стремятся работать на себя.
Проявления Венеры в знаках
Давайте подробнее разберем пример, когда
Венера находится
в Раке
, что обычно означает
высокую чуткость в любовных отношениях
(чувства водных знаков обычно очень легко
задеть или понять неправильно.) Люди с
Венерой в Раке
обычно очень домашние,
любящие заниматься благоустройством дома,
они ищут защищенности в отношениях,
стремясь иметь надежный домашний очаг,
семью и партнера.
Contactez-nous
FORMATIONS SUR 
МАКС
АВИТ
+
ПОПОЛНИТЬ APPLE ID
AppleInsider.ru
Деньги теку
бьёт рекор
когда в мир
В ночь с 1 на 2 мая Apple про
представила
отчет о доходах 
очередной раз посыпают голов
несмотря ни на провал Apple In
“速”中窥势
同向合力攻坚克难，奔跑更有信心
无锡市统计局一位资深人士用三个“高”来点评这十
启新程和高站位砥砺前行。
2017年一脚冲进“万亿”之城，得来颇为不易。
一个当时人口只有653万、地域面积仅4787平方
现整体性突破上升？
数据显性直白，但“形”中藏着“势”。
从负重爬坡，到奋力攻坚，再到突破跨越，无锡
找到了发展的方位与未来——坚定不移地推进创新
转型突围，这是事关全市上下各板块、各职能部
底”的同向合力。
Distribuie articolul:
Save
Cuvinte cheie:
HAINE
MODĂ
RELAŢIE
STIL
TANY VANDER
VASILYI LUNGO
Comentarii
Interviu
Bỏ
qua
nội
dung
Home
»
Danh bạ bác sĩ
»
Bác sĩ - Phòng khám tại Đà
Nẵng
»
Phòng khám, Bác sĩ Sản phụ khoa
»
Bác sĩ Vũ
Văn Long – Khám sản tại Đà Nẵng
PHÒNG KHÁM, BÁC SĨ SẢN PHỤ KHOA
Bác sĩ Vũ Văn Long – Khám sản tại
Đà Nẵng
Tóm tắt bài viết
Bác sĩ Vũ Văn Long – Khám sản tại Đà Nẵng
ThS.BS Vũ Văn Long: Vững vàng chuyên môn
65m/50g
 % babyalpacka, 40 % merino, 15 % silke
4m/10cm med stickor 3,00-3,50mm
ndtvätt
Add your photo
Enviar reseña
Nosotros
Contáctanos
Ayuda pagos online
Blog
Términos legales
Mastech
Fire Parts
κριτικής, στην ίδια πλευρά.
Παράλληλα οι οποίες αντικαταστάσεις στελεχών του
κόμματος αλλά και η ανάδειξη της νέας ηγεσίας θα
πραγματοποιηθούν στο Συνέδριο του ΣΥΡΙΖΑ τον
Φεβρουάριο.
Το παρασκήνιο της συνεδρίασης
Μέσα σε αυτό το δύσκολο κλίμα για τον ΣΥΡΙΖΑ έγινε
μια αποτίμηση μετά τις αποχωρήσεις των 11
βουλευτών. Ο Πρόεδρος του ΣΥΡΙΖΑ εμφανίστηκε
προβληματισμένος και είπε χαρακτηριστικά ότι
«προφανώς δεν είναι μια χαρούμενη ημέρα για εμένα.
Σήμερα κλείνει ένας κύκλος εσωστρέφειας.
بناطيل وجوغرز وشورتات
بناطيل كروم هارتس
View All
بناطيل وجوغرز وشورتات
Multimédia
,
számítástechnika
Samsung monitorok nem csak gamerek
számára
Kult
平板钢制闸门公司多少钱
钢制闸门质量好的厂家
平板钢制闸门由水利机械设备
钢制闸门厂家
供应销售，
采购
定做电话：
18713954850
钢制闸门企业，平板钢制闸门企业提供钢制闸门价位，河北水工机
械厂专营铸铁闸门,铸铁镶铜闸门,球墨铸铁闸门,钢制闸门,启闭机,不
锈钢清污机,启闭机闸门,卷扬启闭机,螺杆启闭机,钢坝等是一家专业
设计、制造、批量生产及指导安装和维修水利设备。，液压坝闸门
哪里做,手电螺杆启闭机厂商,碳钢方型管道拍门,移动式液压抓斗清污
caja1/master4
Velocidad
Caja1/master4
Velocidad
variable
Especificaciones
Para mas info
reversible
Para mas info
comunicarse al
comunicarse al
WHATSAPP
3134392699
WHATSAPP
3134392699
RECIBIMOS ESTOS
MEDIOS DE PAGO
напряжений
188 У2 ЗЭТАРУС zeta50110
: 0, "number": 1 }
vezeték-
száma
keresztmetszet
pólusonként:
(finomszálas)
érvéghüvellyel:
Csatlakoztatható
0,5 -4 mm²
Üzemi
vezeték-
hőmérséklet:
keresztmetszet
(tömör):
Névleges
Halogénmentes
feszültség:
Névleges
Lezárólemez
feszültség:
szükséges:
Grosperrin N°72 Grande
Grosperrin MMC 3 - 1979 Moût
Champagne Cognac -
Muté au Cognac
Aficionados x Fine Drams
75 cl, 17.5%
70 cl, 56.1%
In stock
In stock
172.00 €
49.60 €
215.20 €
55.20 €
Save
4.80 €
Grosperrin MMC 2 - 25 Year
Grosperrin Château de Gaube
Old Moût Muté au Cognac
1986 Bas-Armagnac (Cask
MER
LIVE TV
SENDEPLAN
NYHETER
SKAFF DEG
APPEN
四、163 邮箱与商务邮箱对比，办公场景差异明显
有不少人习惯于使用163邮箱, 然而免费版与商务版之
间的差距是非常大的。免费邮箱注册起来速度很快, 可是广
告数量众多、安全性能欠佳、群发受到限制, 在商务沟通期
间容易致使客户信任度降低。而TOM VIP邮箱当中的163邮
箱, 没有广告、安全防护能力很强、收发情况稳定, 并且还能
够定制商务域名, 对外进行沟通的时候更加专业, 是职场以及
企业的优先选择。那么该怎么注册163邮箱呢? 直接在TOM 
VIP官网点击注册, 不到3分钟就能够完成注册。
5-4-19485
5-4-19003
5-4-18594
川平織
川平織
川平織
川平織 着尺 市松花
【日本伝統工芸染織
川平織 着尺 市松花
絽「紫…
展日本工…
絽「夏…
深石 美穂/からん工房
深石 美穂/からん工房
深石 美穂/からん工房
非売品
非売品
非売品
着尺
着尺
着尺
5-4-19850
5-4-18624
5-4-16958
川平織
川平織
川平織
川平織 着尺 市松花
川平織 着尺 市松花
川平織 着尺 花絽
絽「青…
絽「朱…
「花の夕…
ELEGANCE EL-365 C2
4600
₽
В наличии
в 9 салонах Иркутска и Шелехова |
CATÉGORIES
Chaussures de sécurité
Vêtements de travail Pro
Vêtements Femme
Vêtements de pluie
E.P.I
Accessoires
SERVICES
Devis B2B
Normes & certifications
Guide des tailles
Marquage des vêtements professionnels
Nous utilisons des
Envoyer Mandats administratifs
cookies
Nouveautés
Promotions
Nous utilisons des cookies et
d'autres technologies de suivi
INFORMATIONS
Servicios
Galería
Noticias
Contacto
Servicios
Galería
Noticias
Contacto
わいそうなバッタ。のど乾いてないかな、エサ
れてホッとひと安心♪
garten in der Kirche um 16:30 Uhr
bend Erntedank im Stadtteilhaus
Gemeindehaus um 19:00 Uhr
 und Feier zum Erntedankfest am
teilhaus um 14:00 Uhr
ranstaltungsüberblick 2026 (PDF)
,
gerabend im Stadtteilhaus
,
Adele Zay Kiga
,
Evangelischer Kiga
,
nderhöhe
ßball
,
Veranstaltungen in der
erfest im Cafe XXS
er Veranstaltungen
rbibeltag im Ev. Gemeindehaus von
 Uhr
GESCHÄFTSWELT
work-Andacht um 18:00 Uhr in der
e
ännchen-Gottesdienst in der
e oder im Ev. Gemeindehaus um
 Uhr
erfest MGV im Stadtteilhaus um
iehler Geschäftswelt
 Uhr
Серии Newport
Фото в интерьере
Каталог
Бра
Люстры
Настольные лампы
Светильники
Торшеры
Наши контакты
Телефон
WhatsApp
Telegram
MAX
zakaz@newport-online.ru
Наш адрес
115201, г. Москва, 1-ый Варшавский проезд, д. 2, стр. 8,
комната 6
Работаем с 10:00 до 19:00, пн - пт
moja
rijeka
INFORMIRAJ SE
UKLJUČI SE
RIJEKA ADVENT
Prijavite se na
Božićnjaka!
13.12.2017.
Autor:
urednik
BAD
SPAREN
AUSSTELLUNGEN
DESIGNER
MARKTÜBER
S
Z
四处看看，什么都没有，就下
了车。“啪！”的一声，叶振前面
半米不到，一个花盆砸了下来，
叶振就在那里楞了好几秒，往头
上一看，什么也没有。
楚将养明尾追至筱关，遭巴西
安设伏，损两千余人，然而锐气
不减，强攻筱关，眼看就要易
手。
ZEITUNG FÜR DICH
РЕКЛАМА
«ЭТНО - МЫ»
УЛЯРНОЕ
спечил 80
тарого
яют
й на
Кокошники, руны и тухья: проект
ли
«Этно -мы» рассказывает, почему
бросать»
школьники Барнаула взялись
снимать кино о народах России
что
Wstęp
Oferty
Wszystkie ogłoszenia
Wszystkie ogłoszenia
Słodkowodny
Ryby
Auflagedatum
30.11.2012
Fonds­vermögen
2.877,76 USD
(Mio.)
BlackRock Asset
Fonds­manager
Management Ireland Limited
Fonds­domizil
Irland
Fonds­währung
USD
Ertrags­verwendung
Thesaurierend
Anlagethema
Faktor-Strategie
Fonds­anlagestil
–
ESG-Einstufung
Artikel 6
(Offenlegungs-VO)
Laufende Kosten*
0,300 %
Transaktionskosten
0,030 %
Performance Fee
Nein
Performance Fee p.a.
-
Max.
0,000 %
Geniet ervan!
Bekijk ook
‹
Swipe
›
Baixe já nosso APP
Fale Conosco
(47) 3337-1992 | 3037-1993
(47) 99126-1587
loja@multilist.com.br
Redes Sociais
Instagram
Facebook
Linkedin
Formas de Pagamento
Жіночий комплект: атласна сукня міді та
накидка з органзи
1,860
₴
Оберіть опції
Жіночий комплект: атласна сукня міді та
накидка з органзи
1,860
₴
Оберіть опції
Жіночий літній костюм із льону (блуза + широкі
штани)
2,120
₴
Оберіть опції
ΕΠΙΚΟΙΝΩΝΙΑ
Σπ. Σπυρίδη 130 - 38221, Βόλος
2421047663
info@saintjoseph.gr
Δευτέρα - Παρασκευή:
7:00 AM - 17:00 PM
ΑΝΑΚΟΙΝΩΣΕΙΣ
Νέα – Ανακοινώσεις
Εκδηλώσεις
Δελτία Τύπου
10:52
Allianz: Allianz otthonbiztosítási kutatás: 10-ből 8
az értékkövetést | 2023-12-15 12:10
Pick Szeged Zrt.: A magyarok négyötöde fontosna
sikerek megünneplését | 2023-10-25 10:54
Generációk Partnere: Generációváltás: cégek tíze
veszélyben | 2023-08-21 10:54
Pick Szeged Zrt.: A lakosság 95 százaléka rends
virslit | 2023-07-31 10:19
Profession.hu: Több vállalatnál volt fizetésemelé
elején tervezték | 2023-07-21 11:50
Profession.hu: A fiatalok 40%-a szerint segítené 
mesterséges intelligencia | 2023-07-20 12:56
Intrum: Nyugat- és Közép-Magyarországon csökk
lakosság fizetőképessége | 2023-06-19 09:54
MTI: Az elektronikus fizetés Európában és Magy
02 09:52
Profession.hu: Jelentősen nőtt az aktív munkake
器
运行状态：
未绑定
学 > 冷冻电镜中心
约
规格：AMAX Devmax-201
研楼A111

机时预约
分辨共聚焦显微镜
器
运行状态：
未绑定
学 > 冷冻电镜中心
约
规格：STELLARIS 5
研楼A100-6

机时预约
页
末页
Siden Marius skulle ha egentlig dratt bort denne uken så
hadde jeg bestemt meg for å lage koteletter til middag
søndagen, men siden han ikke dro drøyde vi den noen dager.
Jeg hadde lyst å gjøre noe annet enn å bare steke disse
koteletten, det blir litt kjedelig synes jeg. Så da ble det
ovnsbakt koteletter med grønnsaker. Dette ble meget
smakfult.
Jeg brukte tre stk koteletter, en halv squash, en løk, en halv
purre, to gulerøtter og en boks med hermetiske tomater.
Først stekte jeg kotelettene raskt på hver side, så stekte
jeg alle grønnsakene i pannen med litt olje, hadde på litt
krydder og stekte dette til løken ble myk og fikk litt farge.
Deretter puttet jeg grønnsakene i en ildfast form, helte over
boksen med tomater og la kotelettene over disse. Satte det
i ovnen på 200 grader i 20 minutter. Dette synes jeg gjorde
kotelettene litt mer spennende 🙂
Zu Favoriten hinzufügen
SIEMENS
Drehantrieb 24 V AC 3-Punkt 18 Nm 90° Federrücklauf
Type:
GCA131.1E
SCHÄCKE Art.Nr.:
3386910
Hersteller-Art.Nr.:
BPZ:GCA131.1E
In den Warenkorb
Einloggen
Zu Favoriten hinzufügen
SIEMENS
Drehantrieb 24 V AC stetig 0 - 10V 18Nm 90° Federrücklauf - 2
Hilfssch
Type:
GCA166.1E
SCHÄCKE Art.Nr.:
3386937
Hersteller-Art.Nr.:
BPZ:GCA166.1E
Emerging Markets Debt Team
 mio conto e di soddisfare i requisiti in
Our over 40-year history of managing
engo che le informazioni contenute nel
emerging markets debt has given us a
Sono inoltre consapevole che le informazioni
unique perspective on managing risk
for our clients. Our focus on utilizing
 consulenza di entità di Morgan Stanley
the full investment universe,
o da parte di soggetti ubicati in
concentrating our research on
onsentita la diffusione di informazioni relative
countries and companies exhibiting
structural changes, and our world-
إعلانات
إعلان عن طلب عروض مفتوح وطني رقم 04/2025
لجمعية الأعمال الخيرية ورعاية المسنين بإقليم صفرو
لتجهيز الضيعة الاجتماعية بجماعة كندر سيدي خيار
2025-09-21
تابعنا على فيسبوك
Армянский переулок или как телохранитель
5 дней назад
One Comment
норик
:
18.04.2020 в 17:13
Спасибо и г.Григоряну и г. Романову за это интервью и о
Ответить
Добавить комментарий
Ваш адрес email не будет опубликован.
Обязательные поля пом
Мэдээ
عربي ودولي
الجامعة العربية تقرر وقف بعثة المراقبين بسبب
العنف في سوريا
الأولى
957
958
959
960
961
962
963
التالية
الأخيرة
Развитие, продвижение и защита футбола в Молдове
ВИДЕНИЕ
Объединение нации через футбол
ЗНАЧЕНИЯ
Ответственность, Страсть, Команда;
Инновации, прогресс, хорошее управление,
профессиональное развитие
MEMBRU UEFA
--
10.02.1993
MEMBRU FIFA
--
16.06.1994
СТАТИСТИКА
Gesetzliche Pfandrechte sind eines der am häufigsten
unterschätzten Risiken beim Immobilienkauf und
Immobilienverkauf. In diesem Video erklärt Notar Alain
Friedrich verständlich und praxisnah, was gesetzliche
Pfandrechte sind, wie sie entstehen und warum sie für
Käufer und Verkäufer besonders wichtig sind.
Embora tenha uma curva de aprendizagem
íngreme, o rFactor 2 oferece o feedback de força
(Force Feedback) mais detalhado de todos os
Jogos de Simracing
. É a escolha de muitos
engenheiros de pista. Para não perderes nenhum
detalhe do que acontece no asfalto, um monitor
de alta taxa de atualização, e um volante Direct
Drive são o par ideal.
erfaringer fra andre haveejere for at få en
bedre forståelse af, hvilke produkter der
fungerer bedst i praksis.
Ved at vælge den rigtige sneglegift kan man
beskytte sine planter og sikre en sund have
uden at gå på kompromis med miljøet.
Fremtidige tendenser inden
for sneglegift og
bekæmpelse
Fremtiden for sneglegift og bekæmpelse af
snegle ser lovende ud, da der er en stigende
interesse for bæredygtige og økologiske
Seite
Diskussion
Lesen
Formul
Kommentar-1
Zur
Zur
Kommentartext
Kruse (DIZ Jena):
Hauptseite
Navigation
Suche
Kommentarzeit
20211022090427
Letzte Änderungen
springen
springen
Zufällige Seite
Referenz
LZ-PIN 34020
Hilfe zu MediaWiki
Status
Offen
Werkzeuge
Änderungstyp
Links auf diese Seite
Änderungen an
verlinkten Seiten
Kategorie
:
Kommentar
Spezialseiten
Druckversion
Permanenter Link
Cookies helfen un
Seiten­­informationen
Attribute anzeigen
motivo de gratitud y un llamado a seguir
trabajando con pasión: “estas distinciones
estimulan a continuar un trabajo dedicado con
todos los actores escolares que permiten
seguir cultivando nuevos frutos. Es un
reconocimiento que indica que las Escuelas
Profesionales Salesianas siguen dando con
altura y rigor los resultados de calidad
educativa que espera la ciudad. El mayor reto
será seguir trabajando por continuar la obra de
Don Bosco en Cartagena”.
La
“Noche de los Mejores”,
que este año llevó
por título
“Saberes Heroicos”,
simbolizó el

■ ■ ■ ■

- Task goal
Reproduce the stretch of the data from its first line through the line containing "очередной раз посыпают голов", both ends included, with every line unchanged.

- Response
стремятся работать на себя.
Проявления Венеры в знаках
Давайте подробнее разберем пример, когда
Венера находится
в Раке
, что обычно означает
высокую чуткость в любовных отношениях
(чувства водных знаков обычно очень легко
задеть или понять неправильно.) Люди с
Венерой в Раке
обычно очень домашние,
любящие заниматься благоустройством дома,
они ищут защищенности в отношениях,
стремясь иметь надежный домашний очаг,
семью и партнера.
Contactez-nous
FORMATIONS SUR 
МАКС
АВИТ
+
ПОПОЛНИТЬ APPLE ID
AppleInsider.ru
Деньги теку
бьёт рекор
когда в мир
В ночь с 1 на 2 мая Apple про
представила
отчет о доходах 
очередной раз посыпают голов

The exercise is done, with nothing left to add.